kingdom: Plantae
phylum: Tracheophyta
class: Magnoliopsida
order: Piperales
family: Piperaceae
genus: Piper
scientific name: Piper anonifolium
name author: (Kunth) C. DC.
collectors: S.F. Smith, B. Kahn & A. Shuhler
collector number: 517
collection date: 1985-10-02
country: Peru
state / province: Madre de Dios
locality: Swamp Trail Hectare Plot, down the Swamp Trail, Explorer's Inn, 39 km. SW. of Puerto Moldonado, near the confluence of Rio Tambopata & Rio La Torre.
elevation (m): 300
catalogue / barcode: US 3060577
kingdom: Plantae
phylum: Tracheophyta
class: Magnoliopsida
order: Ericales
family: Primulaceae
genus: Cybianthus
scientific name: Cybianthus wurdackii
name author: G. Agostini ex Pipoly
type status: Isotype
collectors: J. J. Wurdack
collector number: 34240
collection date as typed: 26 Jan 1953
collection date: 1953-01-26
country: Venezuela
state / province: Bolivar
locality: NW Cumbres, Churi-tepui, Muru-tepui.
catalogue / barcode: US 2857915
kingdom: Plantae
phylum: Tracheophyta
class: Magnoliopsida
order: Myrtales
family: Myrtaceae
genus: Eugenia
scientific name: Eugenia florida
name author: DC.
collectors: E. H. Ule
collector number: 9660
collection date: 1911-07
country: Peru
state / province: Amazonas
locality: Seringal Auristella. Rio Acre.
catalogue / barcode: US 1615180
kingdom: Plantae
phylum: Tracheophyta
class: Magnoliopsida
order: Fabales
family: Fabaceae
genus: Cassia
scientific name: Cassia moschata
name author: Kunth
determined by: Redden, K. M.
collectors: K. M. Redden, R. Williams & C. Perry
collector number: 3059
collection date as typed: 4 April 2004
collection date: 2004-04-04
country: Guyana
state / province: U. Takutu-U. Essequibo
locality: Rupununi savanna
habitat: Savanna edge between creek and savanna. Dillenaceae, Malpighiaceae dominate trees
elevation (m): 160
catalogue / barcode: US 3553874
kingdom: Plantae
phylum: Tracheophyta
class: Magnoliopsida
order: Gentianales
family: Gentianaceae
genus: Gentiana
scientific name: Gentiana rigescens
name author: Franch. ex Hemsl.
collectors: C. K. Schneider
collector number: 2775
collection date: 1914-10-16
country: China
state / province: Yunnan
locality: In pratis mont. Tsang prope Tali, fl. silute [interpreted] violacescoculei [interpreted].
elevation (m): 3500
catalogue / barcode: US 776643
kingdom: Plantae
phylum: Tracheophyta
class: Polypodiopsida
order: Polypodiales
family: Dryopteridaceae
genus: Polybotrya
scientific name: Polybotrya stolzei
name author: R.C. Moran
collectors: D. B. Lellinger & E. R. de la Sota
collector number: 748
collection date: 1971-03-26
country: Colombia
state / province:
::::::
• [Aim of the task] Can you write out all the lines of the items above, word for word, keeping every character unchanged?

• [Solution]
kingdom: Plantae
phylum: Tracheophyta
class: Magnoliopsida
order: Piperales
family: Piperaceae
genus: Piper
scientific name: Piper anonifolium
name author: (Kunth) C. DC.
collectors: S.F. Smith, B. Kahn & A. Shuhler
collector number: 517
collection date: 1985-10-02
country: Peru
state / province: Madre de Dios
locality: Swamp Trail Hectare Plot, down the Swamp Trail, Explorer's Inn, 39 km. SW. of Puerto Moldonado, near the confluence of Rio Tambopata & Rio La Torre.
elevation (m): 300
catalogue / barcode: US 3060577
kingdom: Plantae
phylum: Tracheophyta
class: Magnoliopsida
order: Ericales
family: Primulaceae
genus: Cybianthus
scientific name: Cybianthus wurdackii
name author: G. Agostini ex Pipoly
type status: Isotype
collectors: J. J. Wurdack
collector number: 34240
collection date as typed: 26 Jan 1953
collection date: 1953-01-26
country: Venezuela
state / province: Bolivar
locality: NW Cumbres, Churi-tepui, Muru-tepui.
catalogue / barcode: US 2857915
kingdom: Plantae
phylum: Tracheophyta
class: Magnoliopsida
order: Myrtales
family: Myrtaceae
genus: Eugenia
scientific name: Eugenia florida
name author: DC.
collectors: E. H. Ule
collector number: 9660
collection date: 1911-07
country: Peru
state / province: Amazonas
locality: Seringal Auristella. Rio Acre.
catalogue / barcode: US 1615180
kingdom: Plantae
phylum: Tracheophyta
class: Magnoliopsida
order: Fabales
family: Fabaceae
genus: Cassia
scientific name: Cassia moschata
name author: Kunth
determined by: Redden, K. M.
collectors: K. M. Redden, R. Williams & C. Perry
collector number: 3059
collection date as typed: 4 April 2004
collection date: 2004-04-04
country: Guyana
state / province: U. Takutu-U. Essequibo
locality: Rupununi savanna
habitat: Savanna edge between creek and savanna. Dillenaceae, Malpighiaceae dominate trees
elevation (m): 160
catalogue / barcode: US 3553874
kingdom: Plantae
phylum: Tracheophyta
class: Magnoliopsida
order: Gentianales
family: Gentianaceae
genus: Gentiana
scientific name: Gentiana rigescens
name author: Franch. ex Hemsl.
collectors: C. K. Schneider
collector number: 2775
collection date: 1914-10-16
country: China
state / province: Yunnan
locality: In pratis mont. Tsang prope Tali, fl. silute [interpreted] violacescoculei [interpreted].
elevation (m): 3500
catalogue / barcode: US 776643
kingdom: Plantae
phylum: Tracheophyta
class: Polypodiopsida
order: Polypodiales
family: Dryopteridaceae
genus: Polybotrya
scientific name: Polybotrya stolzei
name author: R.C. Moran
collectors: D. B. Lellinger & E. R. de la Sota
collector number: 748
collection date: 1971-03-26
country: Colombia
state / province:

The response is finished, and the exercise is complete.